Politicians use the following phrase to command authority for their personal opinions or to rebut an opponent’s view: “THE AUSTRALIAN PEOPLE DON’T/DO WANT…” and fill in the blank with their own opinions. This is going unquestioned by journalists and should be pounced on immediately. Any journo worth his or her salt should do what my 9th grade English teacher used to do – interrupt the politician in question with the phrase “Says who or what?” Come ON – there are professional journalists with decades of experience who are letting this fly through to the keeper. To those of you interviewers letting this happen: DO YOUR JOB and ask the politician presuming to speak for the nation to quote a survey from a credible source so we can analyse the sample size and research methodology and determine whether or not this is actually how this group thinks/feels.
The rhetorical strategy for this is obvious. Being on the winning side or the side of popular opinion feels good. It’s why election results are held back until polling stations close – so people won’t switch their votes to the winner.

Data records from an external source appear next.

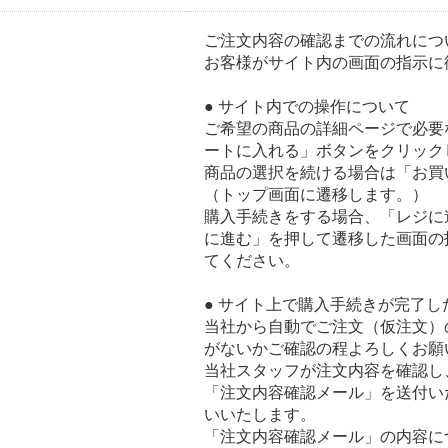
ご注文内容の確認までの流れにつ
お客様がサイト内の画面の指示に
● サイト内での操作について
ご希望の商品の詳細ページで必要
ートに入れる」ボタンをクリック
商品の選択を続ける場合は「お買
（トップ画面に遷移します。）
購入手続きをする場合、「レジに進
に進む」を押して遷移した画面の
てください。
● サイト上で購入手続きが完了し
当社から自動でご注文（仮注文）
がないかご確認の程よろしくお願
当社スタッフが注文内容を確認し
「注文内容確認メール」を送付い
いいたします。
「注文内容確認メール」の内容に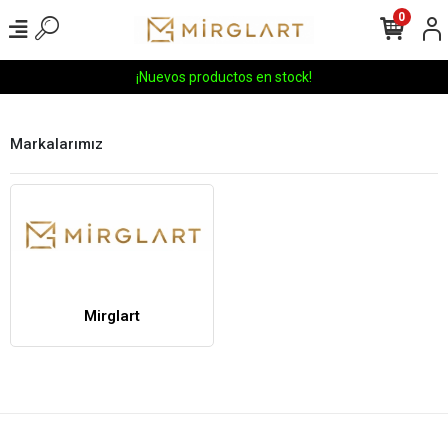
0
¡Nuevos productos en stock!
Markalarımız
Mirglart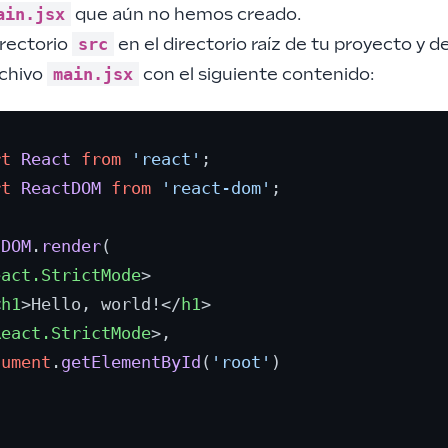
ain.jsx
que aún no hemos creado.
src
irectorio
en el directorio raíz de tu proyecto y d
main.jsx
rchivo
con el siguiente contenido:
rt
React
from
'react'
rt
ReactDOM
from
'react-dom'
;

tDOM
.
render
(

eact.StrictMode
>
<
h1
>
Hello, world!
</
h1
>
React.StrictMode
>
,

cument
.
getElementById
(
'root'
)
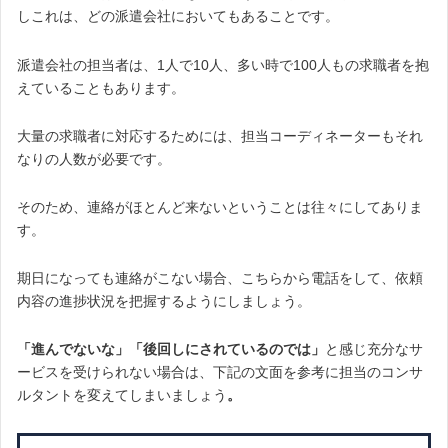
しこれは、
どの派遣会社においてもあ
ること
です。
派遣会社の担当者は、1人で10人、多い時で100人もの求職者を抱
えていることもあります。
大量の求職者に対応するためには、担当コーディネ
ーターもそれ
なりの人数が必要です。
そのため、連絡がほとんど来ないということは往々にしてありま
す。
期日になっても連絡がこない場合、こちらから電話をして、依頼
内容の進捗状況を把握するようにしましょう。
「進んでないな」「後回しにされているのでは」
と感じ充分なサ
ービスを受けられない場合は、下記の文面を参考に担当のコンサ
ルタントを変えてしまいましょう
。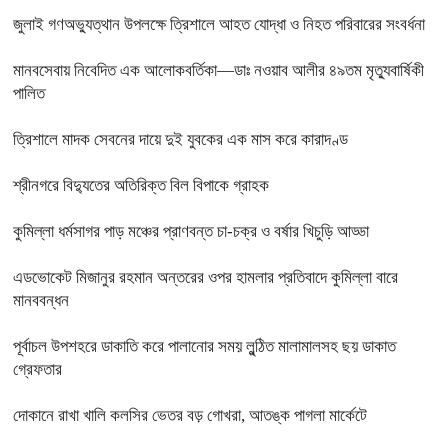
জুলাই গণঅভ্যুত্থান উপলক্ষে ত্রিশালে আহত যোদ্ধা ও নিহত পরিবারের সংবর্ধনা
মানবসেবায় নিবেদিত এক আলোকবর্তিকা—ডাঃ নওয়াব আলীর ৪৯তম মৃত্যুবার্ষিকী
পালিত
ত্রিশালে মাদক সেবনের দায়ে দুই যুবকের এক মাস করে কারাদণ্ড
শ্রীনগরে বিদ্যুতের অতিরিক্ত বিল বিপাকে গ্রাহক
কুমিল্লা ধর্মসাগর পাড় মঞ্চের প্রাণবন্ত চা-চক্র ও বর্ষার খিচুড়ি আড্ডা
এডভোকেট মিজানুর রহমান অন্তরের ওপর হামলার প্রতিবাদে কুমিল্লা বারে
মানববন্ধন
পূর্বাচল উপশহরে ডাকাতি করে পালানোর সময় লুন্ঠিত মালামালসহ ছয় ডাকাত
গ্রেফতার
দোকানে রাখা খালি কলসির ভেতর বড় গোখরা, আতঙ্ক পাগলা মার্কেটে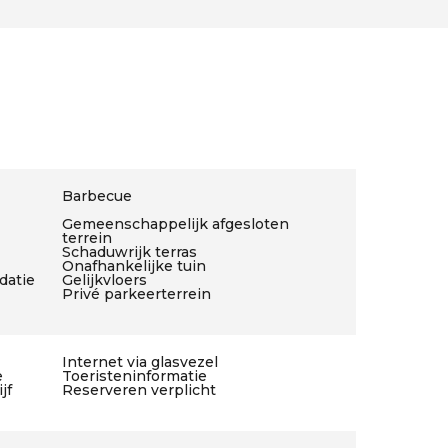
Barbecue
Gemeenschappelijk afgesloten
terrein
Schaduwrijk terras
Onafhankelijke tuin
datie
Gelijkvloers
Privé parkeerterrein
Internet via glasvezel
e
Toeristeninformatie
jf
Reserveren verplicht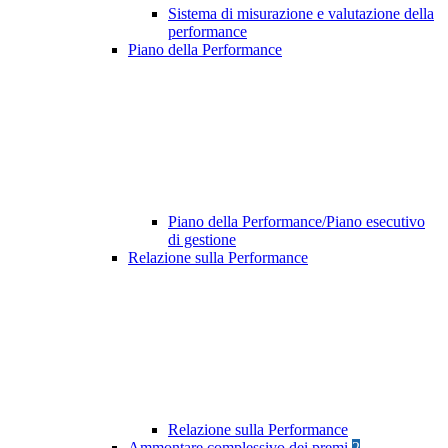
Sistema di misurazione e valutazione della
performance
Piano della Performance
Piano della Performance/Piano esecutivo
di gestione
Relazione sulla Performance
Relazione sulla Performance
Ammontare complessivo dei premi
2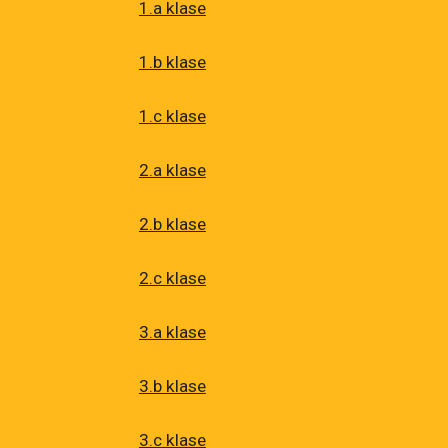
1.a klase
1.b klase
1.c klase
2.a klase
2.b klase
2.c klase
3.a klase
3.b klase
3.c klase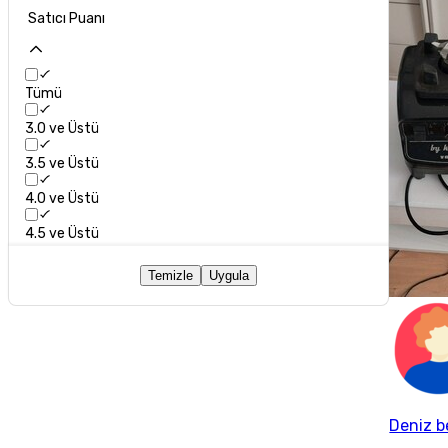
Satıcı Puanı
Tümü
3.0 ve Üstü
3.5 ve Üstü
4.0 ve Üstü
4.5 ve Üstü
Temizle
Uygula
Deniz b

Of course, journos use this too. Today I saw a headline in the local newspaper saying “Why women love tattoos”. Really? ALL WOMEN? I’m a woman and don’t “love” tattoos. Neither do my mother, sister or dozens of others I know. What sloppy writing that headline was – and it can’t be blamed on the dearth of copy editors.
If this habit has crept into your own rhetoric – stop. Do your homework. Do “people” feel this way or is it just your mob/tribe? I’ve been turning my frustration about this phenomenon toward this positive change in myself. One of my favourite quotes this week sums up this change: “My opinions change with new information.” Of course, I interrogate that information first – and ask “Says WHO?”